Дастин отвернулся, виновато нахмурившись.

— Ему достаточно своих проблем.

— Другими словами, ты не хочешь, чтобы он разочаровался в тебе, потому что ты, его старший брат-гомик, ну, или педик, — Стивен словно выплюнул эти слова, и его немыслимая боль от невозможности что-либо изменить била точно в цель. Но, даже произнеся их, он помнил, как сам научился контролировать свои чувства. Как хорошо ему удавалось приспосабливаться, сначала ребенком, затем достойным похвалы студентом колледжа и, уже позднее, успешным невозмутимым писателем.

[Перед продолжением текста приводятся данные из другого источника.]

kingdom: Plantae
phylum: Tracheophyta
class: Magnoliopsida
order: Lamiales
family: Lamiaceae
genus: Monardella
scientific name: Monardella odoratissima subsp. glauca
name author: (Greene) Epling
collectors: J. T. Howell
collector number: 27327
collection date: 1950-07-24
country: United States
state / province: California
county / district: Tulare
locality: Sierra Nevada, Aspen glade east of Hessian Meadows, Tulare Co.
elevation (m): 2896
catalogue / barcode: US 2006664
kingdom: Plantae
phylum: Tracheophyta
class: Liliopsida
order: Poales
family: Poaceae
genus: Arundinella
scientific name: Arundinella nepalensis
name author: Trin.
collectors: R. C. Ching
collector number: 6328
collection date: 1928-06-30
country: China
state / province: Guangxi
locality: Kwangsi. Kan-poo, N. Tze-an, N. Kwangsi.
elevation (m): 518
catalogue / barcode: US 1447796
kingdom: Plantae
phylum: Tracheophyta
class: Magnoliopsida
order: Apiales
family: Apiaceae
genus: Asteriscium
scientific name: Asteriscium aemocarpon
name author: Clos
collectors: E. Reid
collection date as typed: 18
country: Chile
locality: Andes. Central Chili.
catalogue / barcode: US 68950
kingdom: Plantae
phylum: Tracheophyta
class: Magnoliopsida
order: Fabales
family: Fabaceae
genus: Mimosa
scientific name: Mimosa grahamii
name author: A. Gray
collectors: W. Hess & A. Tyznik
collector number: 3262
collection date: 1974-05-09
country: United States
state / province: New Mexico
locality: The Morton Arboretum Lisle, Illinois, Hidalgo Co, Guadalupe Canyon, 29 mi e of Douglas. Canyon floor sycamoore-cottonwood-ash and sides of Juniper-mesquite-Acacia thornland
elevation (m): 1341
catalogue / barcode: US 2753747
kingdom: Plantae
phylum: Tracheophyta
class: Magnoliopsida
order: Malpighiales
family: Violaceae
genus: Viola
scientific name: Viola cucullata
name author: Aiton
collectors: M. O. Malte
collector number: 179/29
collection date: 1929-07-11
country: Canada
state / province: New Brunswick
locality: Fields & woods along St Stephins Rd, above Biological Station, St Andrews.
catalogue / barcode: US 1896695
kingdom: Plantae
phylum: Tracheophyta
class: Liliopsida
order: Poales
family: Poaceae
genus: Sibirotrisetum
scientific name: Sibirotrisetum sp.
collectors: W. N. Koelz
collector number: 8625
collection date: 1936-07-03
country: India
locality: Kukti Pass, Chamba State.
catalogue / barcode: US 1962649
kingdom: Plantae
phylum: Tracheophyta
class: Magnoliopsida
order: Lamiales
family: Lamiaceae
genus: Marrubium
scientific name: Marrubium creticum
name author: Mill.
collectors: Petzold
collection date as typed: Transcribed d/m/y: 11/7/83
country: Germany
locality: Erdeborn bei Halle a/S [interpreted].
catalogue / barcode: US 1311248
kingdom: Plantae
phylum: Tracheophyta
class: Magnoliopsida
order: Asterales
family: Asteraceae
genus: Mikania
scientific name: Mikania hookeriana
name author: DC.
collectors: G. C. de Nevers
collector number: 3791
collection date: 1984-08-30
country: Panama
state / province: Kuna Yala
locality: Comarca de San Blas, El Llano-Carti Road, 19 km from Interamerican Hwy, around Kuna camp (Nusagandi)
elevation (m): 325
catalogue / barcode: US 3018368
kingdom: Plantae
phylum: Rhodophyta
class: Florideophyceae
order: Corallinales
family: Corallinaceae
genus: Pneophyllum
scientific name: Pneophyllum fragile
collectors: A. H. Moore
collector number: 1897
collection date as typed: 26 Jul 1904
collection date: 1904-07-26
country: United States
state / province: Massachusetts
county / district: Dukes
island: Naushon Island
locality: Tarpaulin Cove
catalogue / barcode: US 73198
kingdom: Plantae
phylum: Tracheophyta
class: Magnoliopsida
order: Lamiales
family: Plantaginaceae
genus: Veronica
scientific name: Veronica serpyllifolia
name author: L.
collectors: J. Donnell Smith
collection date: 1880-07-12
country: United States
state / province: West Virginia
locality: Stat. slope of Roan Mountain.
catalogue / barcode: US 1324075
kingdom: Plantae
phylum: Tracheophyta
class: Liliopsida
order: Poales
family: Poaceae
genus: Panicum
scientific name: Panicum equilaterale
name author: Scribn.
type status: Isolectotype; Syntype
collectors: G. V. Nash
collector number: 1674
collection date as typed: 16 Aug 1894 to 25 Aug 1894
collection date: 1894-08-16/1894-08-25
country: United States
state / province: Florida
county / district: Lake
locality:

И все это, в конце концов, было одиноким, полным отчаяния актом выживания.

Глаза Дастина на мгновение вспыхнули гневом, но затем гнев исчез. Эти слова явно ранили его, но он видел ту же боль, которая отражалась в глазах Стивена. Это были непростые времена и, по мере того, как неопределенная дата приближалась, Дастин все чаще задумывался, что, возможно, Робби был прав, когда говорил, что некоторые слова вырываются наружу только тогда, когда страдание наконец, обретало свой голос.

— Дастин, я устал быть один, устал от затертых воспоминаний, порно и фальшивых парней... пожалуйста, — взмолился Стивен.

— Так вот кто я для тебя — фальшивый парень? — спросил Дастин, словно сосредоточившись на чем-то постороннем.

Стивен решительно покачал головой.

— Нет, ты самый искренний человек, которого я когда-либо встречал. Именно поэтому я… пожалуйста, Дастин, останься.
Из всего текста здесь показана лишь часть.